» **What is expected**:
Report how many lines of the material below contain the string "vapaana", treating uppercase and lowercase as different. Give only the number.

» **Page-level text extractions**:
• • •

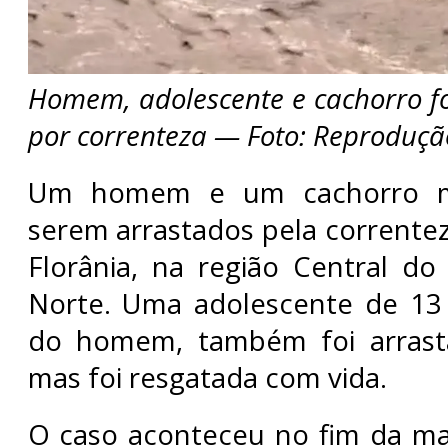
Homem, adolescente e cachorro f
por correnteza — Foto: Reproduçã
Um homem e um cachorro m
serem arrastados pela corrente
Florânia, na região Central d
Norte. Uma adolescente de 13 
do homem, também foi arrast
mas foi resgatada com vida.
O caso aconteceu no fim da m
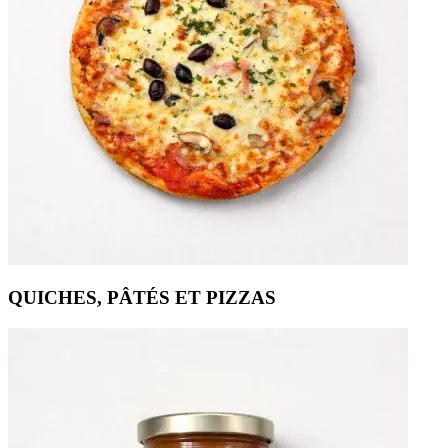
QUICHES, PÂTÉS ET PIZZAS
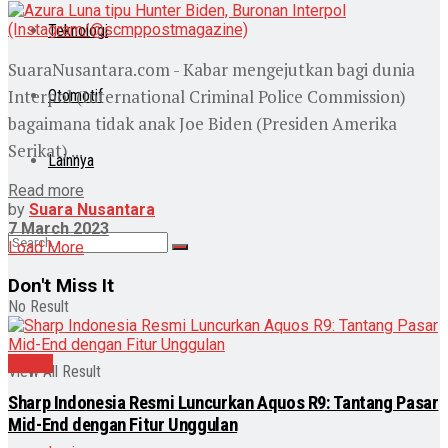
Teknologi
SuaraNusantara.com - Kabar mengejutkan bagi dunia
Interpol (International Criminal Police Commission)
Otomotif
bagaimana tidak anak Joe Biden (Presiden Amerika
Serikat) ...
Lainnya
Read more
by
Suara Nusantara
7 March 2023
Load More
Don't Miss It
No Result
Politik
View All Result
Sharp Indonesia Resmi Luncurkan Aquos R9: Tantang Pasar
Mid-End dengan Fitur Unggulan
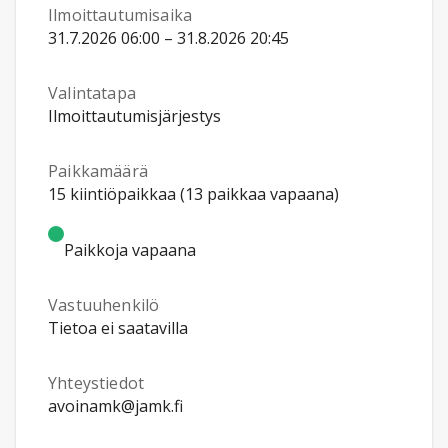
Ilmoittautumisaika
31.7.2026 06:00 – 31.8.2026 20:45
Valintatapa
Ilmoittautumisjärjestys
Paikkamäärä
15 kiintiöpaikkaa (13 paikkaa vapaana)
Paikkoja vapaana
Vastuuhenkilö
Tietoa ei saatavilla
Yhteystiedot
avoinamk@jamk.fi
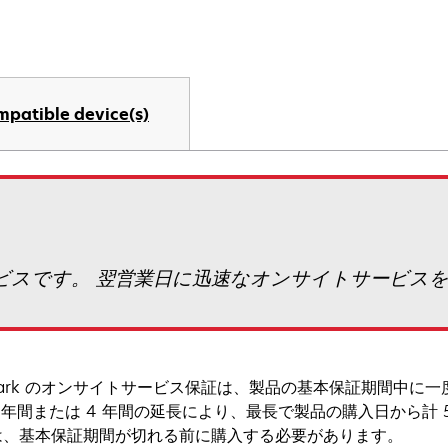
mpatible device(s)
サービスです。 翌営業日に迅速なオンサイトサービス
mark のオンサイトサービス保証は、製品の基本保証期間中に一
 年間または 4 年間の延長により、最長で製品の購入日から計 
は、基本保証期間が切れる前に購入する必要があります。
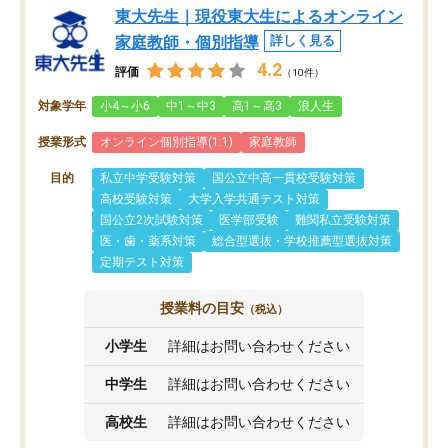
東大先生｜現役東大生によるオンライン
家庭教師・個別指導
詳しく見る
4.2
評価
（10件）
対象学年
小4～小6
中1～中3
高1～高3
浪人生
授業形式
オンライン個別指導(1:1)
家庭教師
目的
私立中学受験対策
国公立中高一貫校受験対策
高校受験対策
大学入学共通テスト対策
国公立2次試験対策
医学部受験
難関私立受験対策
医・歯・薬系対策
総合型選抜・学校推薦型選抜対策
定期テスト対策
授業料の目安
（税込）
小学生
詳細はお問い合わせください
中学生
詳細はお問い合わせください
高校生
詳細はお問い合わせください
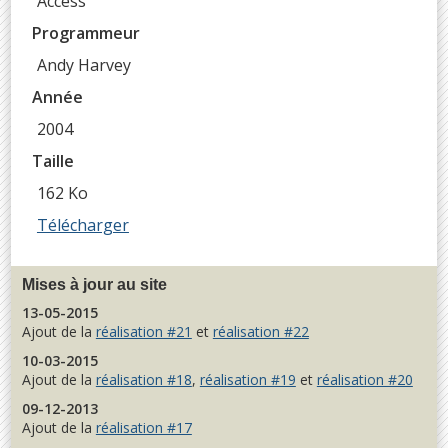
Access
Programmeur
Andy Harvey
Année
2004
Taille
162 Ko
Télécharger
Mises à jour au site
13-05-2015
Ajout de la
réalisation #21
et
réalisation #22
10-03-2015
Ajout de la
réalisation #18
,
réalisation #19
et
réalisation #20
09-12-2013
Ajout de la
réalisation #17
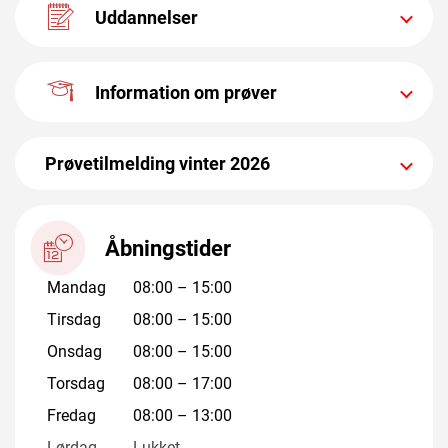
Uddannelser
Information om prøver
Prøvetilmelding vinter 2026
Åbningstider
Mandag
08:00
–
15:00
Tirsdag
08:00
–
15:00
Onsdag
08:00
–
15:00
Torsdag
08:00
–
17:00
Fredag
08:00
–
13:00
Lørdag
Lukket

• • •

» **Result**:
2